Intimidating oneself
Blog
Instead of being asleep at 11:44 on 2 May 2005, kitt created this:
This past weekend, Kris, Ben and Kyle ran in the Wildflower Triathalon. I went to support them, carry their crap, run errands, and cheer them on. When we were leaving, as I walked up a flight of stairs a triathalon participant caught my eye at the top of the stairs.
She was a fit black woman with her triathalon number pinned to her jersey. About my height with a bright smile on her face, she carried herself like a tired athlete who conquered the course and walked away victorious.
Crossing the net and projecting incredible athletic feats and daring accomplishments, I made a note of her number intending to look it up today.
And so I did.
I went to the Wildflower 2005 website, and tried to look up the triathlete's information by her bib number, 8579. Turns out, the search form worked only by event, first name, last name, gender and age group.

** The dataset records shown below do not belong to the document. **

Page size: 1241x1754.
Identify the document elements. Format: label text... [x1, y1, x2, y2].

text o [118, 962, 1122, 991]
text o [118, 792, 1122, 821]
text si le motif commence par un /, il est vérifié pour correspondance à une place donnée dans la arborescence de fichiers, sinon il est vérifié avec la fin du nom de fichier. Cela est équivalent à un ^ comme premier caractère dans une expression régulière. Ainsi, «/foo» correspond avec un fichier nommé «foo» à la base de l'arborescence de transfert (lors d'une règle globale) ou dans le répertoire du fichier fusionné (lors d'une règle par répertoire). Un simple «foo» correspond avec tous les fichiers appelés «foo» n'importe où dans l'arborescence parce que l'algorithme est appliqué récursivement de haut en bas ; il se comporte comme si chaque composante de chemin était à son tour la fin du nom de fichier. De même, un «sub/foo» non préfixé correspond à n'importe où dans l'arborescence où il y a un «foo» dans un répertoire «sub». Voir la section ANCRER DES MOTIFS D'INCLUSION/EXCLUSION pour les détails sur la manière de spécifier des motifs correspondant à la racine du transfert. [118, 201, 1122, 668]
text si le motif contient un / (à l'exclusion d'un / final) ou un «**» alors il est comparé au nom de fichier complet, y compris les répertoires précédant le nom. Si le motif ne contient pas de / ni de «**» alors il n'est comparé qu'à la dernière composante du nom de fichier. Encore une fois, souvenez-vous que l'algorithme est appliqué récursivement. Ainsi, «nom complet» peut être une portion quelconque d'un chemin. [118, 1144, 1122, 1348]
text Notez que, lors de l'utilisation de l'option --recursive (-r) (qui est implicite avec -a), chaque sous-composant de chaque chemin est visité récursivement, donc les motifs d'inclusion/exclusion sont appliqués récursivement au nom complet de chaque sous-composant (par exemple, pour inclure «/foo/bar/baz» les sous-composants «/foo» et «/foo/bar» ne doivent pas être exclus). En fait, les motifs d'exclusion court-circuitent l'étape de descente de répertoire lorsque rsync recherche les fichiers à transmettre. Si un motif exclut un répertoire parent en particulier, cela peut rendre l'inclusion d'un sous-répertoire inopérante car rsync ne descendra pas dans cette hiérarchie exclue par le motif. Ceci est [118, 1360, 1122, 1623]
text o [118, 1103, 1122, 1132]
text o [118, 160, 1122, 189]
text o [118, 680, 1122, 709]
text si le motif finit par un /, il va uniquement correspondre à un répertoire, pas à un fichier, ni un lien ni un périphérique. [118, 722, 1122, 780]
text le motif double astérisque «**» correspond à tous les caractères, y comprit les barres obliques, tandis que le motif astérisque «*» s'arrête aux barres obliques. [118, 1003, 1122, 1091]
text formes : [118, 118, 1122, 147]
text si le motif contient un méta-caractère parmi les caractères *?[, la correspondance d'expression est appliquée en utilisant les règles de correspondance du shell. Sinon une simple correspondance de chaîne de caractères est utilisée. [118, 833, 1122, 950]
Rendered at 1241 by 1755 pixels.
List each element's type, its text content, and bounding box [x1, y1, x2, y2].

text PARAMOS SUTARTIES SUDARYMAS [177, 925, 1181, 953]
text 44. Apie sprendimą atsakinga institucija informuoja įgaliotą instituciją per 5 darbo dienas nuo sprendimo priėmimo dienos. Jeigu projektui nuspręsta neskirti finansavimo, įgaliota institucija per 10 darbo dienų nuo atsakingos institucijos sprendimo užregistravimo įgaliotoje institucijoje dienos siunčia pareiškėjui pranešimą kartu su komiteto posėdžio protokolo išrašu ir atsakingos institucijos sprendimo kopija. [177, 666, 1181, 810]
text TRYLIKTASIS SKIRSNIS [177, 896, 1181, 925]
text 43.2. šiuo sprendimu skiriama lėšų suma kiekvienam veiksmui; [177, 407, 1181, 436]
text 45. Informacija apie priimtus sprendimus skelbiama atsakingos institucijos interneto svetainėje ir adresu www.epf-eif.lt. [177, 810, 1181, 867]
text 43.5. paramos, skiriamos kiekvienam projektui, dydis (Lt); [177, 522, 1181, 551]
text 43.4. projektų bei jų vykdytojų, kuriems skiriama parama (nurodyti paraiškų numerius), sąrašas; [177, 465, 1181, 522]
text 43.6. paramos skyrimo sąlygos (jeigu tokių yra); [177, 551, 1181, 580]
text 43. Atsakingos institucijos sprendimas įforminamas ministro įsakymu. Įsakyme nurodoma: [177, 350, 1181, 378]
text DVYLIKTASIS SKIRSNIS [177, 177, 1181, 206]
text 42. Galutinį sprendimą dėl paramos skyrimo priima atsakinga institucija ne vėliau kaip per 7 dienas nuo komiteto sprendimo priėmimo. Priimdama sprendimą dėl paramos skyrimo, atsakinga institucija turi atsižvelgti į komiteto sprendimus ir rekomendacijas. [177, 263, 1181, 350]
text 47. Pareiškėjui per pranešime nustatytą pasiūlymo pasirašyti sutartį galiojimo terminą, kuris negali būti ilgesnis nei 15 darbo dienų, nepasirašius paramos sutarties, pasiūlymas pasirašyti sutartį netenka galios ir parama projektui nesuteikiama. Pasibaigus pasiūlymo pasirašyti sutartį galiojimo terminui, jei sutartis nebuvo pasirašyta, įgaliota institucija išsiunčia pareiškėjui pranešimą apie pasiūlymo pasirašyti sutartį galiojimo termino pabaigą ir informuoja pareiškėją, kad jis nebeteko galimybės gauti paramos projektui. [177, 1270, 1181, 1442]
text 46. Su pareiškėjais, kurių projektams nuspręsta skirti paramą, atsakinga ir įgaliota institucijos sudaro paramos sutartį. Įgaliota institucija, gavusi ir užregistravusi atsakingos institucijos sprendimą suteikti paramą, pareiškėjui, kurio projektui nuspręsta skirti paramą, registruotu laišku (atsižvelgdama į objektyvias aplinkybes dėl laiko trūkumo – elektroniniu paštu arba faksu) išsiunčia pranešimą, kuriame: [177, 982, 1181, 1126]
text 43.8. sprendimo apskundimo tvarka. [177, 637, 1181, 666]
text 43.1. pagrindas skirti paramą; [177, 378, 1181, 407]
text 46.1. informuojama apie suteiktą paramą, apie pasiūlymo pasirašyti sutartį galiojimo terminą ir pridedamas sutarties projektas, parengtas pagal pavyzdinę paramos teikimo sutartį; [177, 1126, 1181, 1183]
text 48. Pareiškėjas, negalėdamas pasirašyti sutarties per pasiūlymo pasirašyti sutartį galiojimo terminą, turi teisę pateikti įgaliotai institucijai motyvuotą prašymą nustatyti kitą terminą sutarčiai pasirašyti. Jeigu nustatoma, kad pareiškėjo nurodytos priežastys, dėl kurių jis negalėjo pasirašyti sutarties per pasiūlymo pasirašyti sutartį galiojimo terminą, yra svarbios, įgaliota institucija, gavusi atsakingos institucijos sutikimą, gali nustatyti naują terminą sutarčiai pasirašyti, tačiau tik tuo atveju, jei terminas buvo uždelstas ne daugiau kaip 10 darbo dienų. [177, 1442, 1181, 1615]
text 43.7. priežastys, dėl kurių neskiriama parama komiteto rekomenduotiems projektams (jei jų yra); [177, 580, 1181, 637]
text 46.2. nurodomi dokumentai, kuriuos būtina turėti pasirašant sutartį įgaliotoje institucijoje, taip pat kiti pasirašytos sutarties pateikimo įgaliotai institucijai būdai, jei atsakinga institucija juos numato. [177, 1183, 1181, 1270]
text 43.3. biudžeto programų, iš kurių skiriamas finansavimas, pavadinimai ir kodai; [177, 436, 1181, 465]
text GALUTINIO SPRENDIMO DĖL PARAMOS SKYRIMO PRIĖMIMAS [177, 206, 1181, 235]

Well, I knew her gender and guessed her event was the Olympic distance triathalon. There were over 3100 women participants, and the results displayed 50 athletes to a page.
Ugh.
So, I guessed her age between 18 and 30, because of her bib number (which were allocated based on age), giving me 647 participants to look through. She wasn't on those pages, so I looked in 31 to 40. She wasn't there. Good lord woman, how old are you?
41.
Turns out, the woman is Retha Howard. She completed the triathalon in just under 4 hours: 3:52:07. She lives in San Francisco and trains with the Embarcadero YMCA. She ran a 9:52/mile pace in the 10k, and rode a 38:26/mile pace in the 40k ride. She spent 9:41 in transistions (contrasting to the Kris-Ben-Kyle transistion times of about 2:10).
Putting this all into perspective now, Lora Bowman did the triathalon in 3:44:04. Cat Rondeau, uber athlete, did it in 3:13:39. I'm closer to Lora, and apparently Retha.
Lessons learned?
I'm still projecting every other person out there to be better, stronger, faster than I am. I'm still intimidating myself when I don't need to be. I'm still not objective when it comes guessing anything about someone else: abilities, age, etc.
As much confidence as I project, apparently I haven't internalized nearly enough.